## What to do
1 > Give again, word for word, the part of the nitrogen facts text starting with "Interesting Facts about" and going on through "threatening heart condition.".
2 > Carry on the nitrogen facts text from the point where it stops.

## Exercise passage
━━━━━━

Interesting Facts about Nitrogen


  • About 2.5 percent of the weight of living organisms comes from nitrogen in organic molecules.
  • Many of the molecules of life contain nitrogen. It is the fourth most abundant element in the human body.
  • The nitrogen compound nitroglycerin has two rather different uses: blowing things up, and relief of angina, a life threatening heart condition.
  • Alfred Nobel funded the annual Nobel Prizes with the fortune he made from manufacturing dynamite, whose key ingredient is nitroglycerin. Ironically, in his later years he suffered from angina and took nitroglycerin to relieve the symptoms.
  • Neptune’s satellite Triton has five mile high, nitrogen-powered geysers.
  • Like Earth, Triton’s atmosphere is mainly nitrogen, but Triton is so cold the nitrogen sits on the surface as a rock-hard solid. The solid nitrogen allows the feeble light arriving from the sun to pass through it. Dark impurities in the nitrogen ice or in darker rocks below the ice warm up slightly in the sunlight, melting and vaporizing the solid nitrogen, which eventually breaks through the solid nitrogen as geysers which push ice particles one to five miles above Triton’s frozen surface.
  • Nitrogen is the seventh most abundant element in the universe.
  • In 1919, the world learned for the first time that atomic nuclei could be disintegrated. Ernest Rutherford reported that he had bombarded nitrogen gas with alpha-particles (helium nuclei) and found hydrogen was produced. (Further research by Patrick Blackett showed that the alpha particles had transmuted nitrogen-14 to oxygen-17 plus hydrogen.)
  • The universe’s nitrogen was made, and is being made, by the CNO cycle in stars heavier than our sun. 

Appearance and Characteristics

Harmful effects:

  • Nitrogen is non-toxic under normal conditions.
  • Direct skin contact with liquid nitrogen causes severe frostbite.
  • Decompression in divers or astronauts can cause the ‘bends’ – a potentially fatal condition when nitrogen bubbles form in the bloodstream.

Characteristics:

  • Nitrogen is a colorless, odorless, tasteless, diatomic and generally inert gas at standard temperature and pressure.
  • At atmospheric pressure, nitrogen is liquid between 63 K and 77 K.
  • Liquids colder than this are considerably more expensive to make than liquid nitrogen is.

━━━━━━

## Given entries
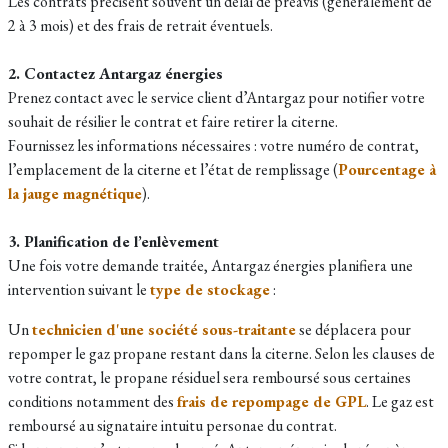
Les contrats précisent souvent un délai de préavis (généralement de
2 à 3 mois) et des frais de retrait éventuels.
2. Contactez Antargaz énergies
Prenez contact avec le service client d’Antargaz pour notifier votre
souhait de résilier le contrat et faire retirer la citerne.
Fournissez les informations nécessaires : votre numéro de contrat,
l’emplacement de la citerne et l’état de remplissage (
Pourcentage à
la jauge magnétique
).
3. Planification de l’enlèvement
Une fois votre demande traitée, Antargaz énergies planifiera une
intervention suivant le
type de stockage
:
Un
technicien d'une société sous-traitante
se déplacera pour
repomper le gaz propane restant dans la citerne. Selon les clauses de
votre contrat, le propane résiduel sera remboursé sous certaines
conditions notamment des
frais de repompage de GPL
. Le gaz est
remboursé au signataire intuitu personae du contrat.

━━━━━━

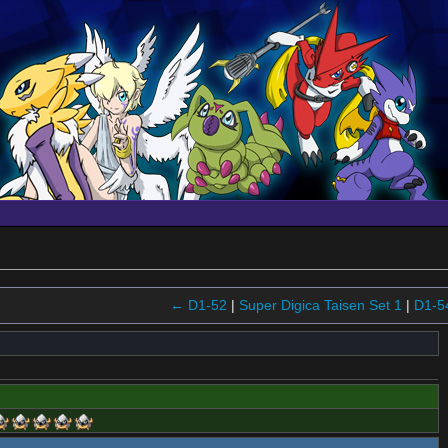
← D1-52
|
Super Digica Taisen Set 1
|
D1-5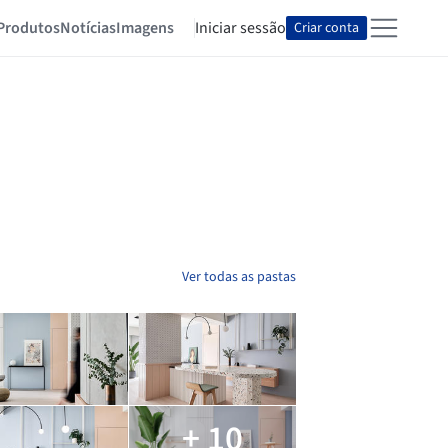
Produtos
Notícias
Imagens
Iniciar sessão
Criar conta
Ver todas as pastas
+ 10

━━━━━━

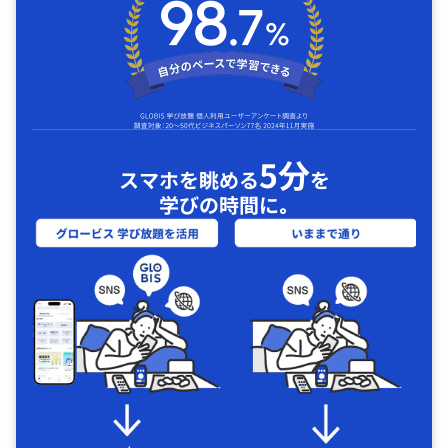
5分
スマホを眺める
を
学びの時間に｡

━━━━━━

## Numbered answers
1 >
Interesting Facts about Nitrogen


  • About 2.5 percent of the weight of living organisms comes from nitrogen in organic molecules.
  • Many of the molecules of life contain nitrogen. It is the fourth most abundant element in the human body.
  • The nitrogen compound nitroglycerin has two rather different uses: blowing things up, and relief of angina, a life threatening heart condition.

2 >
Uses of Nitrogen

  • Nitrogen is used to produce ammonia (Haber process) and fertilizers, vital for current food production methods. It is also used to manufacture nitric acid (Ostwald process).
  • In enhanced oil recovery, high pressure nitrogen is used to force crude oil that would otherwise not be recovered out of oil wells. Nitrogen’s inert qualities find use in the chemical and petroleum industries to blanket storage tanks with an inert layer of gas.
  • Liquid nitrogen is used as a refrigerant. Superconductors for practical technologies should ideally have no electrical resistance at temperatures higher than 63 K because this temperature is achievable relatively cheaply using liquid nitrogen. Lower temperatures come with a much higher price tag.
  • While elemental nitrogen is not very reactive, many of nitrogen’s compounds are unstable. Most explosives are nitrogen compounds – gun powder (based on potassium nitrate), nitroglycerin, trinitro-toluene (TNT), nitrocellulose (gun cotton) nitroglycerin and ammonium nitrate are a few examples.
  • Oxides naturally form in steel during welding and these weaken the weld. Nitrogen can be used to exclude oxygen during welding, resulting in better welds.
  • In the natural world, the nitrogen cycle is of crucial importance to living organisms. Nitrogen is taken from the atmosphere and converted to nitrates through lightning storms and nitrogen fixing bacteria. The nitrates fertilize plant growth where the nitrogen becomes bound in amino acids, DNA and proteins. It can then be eaten by animals. Eventually the nitrogen from the plants and animals returns to the soil and atmosphere and the cycle repeats.